Problem details: From the listing below, pull out every line that contains the word "what" and copy each one.

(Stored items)
################

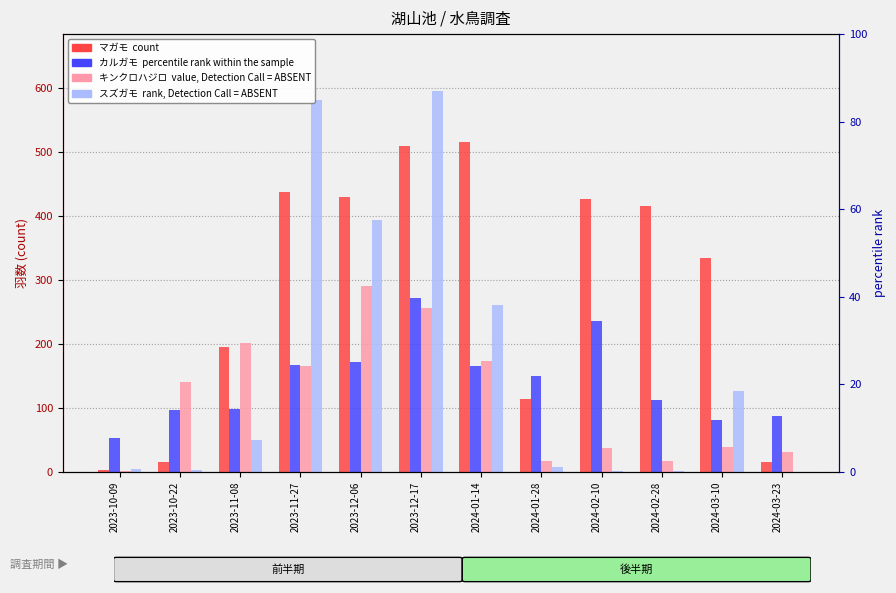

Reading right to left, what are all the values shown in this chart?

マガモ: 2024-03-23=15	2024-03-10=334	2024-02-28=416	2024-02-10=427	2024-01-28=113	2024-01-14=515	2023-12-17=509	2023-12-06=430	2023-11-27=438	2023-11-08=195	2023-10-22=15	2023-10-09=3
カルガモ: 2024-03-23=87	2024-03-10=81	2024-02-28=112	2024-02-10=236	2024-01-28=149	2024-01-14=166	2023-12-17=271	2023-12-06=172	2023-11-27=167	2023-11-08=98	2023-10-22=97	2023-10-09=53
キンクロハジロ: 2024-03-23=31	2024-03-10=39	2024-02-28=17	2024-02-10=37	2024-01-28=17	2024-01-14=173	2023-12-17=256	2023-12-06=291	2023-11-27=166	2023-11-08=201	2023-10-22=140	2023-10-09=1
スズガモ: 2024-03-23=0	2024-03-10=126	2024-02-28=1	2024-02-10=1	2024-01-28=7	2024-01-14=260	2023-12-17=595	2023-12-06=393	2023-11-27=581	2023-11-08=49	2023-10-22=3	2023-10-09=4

################

Result for this exercise:
Reading right to left, what are all the values shown in this chart?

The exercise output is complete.